古代魔術師の第二の人生(修正版)   作:Amber bird

57 / 996
第57話

 ビックビーの群れを倒した、行きの馬車で冒険者パーティ『ファング』から聞いた情報ではタクラマカン平原にビックビーの巣は二つ。

 縄張り争いをしているそうだから、そう離れてない場所にもう一つも有るだろう。

 だが誘き寄せる餌となるゴブリン狩りをしても夜にはビックビーは巣から外に出ない。だから明日の朝、日が昇ってからが勝負だろう。

 出来ればギルドランクを上げる為のポイントを稼ぎたいので倒したい。

 数の多いビックビーは二十匹でポイントが貰えるから効率が良いんだよな。

 ウィンディアと折半にしても既に6ポイント、既に7ポイント持っているから直ぐにEランクに上がるだろう。

 Dランクに上がるのに必要なポイントは20、残り17ポイントだが今回の指名依頼達成で1ポイントは貰えるな。

 だから残り16ポイントか、もう一つの巣を襲いビックビーを倒せば……

 

「リーンハルト君、疲れたわ。もう今日は休みましょう」

 

 僕が倒してもないビックビーのポイントまで考えていると、疲労困憊って感じでウィンディアが地面に座り込んでいる。

 討伐証明部位である毒針集めは意外と神経を使うから疲れるんだ。

 うっかり毒袋を破いたり針で怪我をする可能性も有るからね。

 

「休むにしても此処からは移動するよ、出来れば森からは出たいけど……はい、これで手を洗って」

 

 空間創造からタオルと水の入った瓶を取り出す。

 

「ん、有り難う。助かるわ、手が体液でベタベタして気持ち悪かったのよね。うわっ、冷たい」

 

 瓶から水を流して手を洗わせる、モンスターの体液だから害が有るかもしれないし……

 綺麗に体液を流してタオルで拭く、序でにお湯で絞った暖かいタオルを渡して顔や首筋等を拭かせる。

 

「良いな、空間創造のギフト。何でも入れられるから便利よね。

私のは『消費魔力軽減』よ、地味に便利だけどリーンハルト君より魔力総量が低そうだもの」

 

 『消費魔力軽減』は魔術師なら欲しいギフト(祝福)の一つだ。

 魔術師にとって戦闘中の魔力の枯渇は死に直結するから、普通はどうやって消費を抑えるか効率を上げるかを考える。

 確か呪文に必要な魔力を三割位減らせるんじゃなかったかな?

 

「それは魔術師にとって必須のギフトだろ。魔力総量が増えるのと同じ効果が有るからな。

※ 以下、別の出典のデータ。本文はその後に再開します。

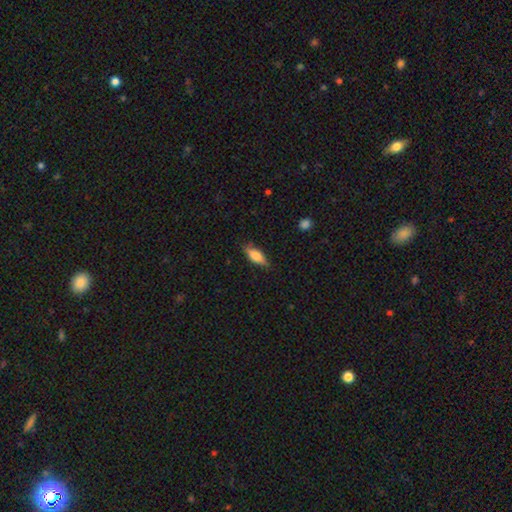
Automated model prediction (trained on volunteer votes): A smooth galaxy with no disk features (67%) that is in between round and cigar-shaped (62%).

Vote fractions:
- Smooth or featured? smooth: 67% / featured or disk: 27% / star or artifact: 7%
- How rounded? in between: 62% / cigar-shaped: 35% / round: 3%
- Merging? none: 82% / minor disturbance: 14% / major disturbance: 3% / merger: 1%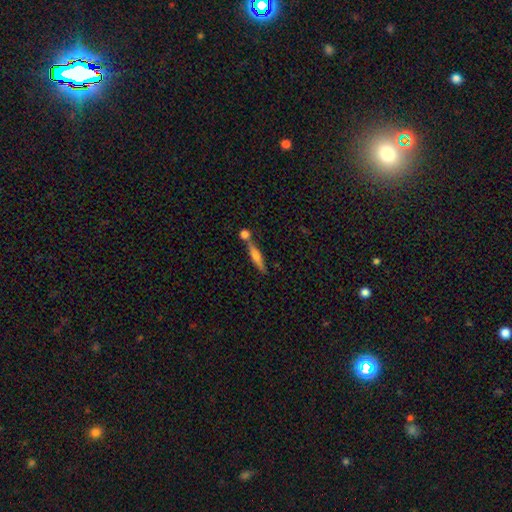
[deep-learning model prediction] A smooth galaxy with no disk features (50%).

Vote fractions:
- Smooth or featured? smooth: 50% / featured or disk: 43% / star or artifact: 7%
- Merging? none: 65% / merger: 21% / minor disturbance: 11% / major disturbance: 3%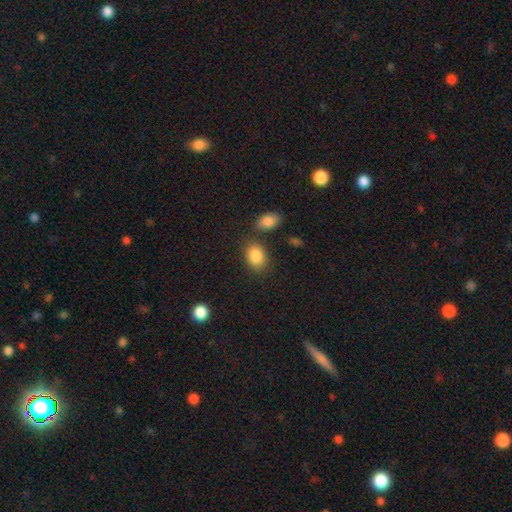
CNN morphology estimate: A smooth galaxy with no disk features (87%) that is in between round and cigar-shaped (76%).

Vote fractions:
- Smooth or featured? smooth: 87% / star or artifact: 8% / featured or disk: 6%
- How rounded? in between: 76% / round: 23% / cigar-shaped: 1%
- Merging? none: 73% / minor disturbance: 13% / merger: 10% / major disturbance: 4%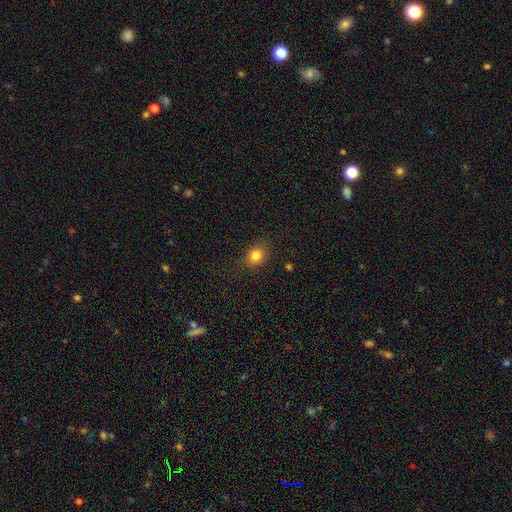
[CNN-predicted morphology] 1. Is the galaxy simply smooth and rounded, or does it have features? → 83% smooth, 11% star or artifact, 6% featured or disk.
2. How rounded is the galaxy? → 62% round, 37% in between, 1% cigar-shaped.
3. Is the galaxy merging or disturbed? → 82% none, 13% minor disturbance, 4% major disturbance, 1% merger.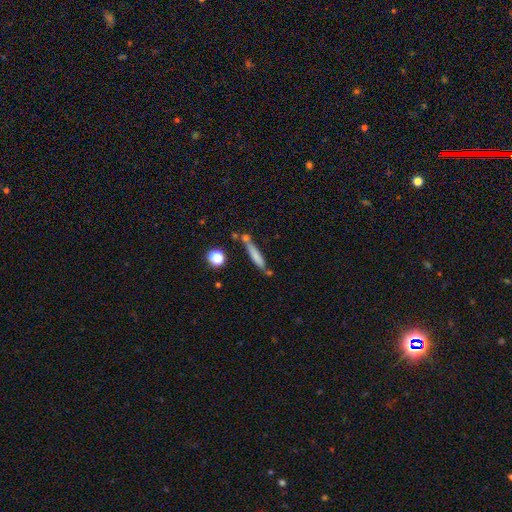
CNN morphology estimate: type=smooth (68%); roundness=cigar-shaped (89%); merging=none (63%).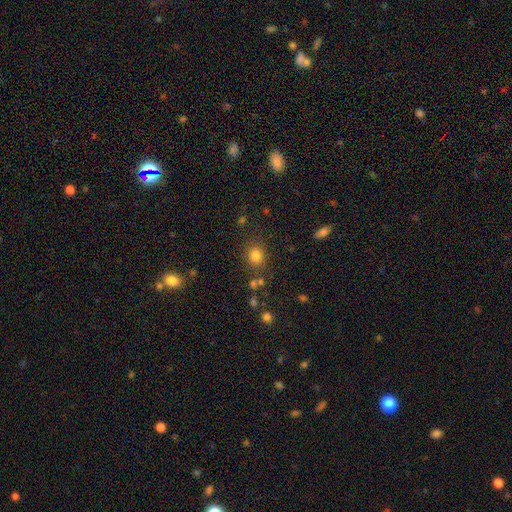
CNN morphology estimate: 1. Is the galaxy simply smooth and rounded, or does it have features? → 80% smooth, 14% star or artifact, 6% featured or disk.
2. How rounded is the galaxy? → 75% round, 24% in between, 1% cigar-shaped.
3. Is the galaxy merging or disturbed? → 80% none, 10% minor disturbance, 5% merger, 4% major disturbance.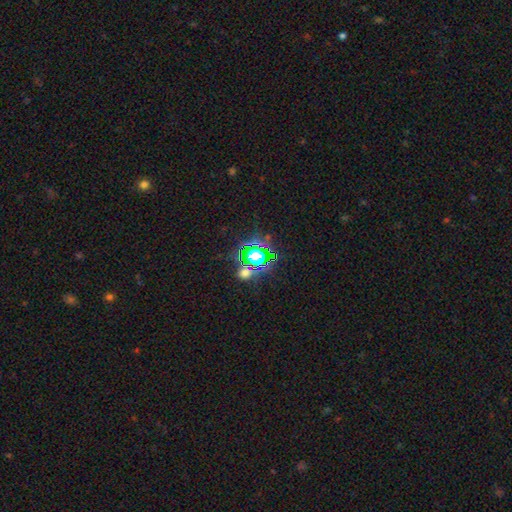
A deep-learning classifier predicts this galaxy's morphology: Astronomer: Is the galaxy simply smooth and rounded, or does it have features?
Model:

確かに空間創造も便利だけど、どっちが有効か比べるのは難しいと思うぞ」

 

 空間創造は珍しく利便性が高いから欲しがる者は多いが、能力の底上げとしてなら消費魔力軽減の方だと思う。

 同じ魔力量で咄嗟に魔力が必要な時に空間創造から魔力石を取り出して使うよりも行動手順が少ない分早く行動出来る。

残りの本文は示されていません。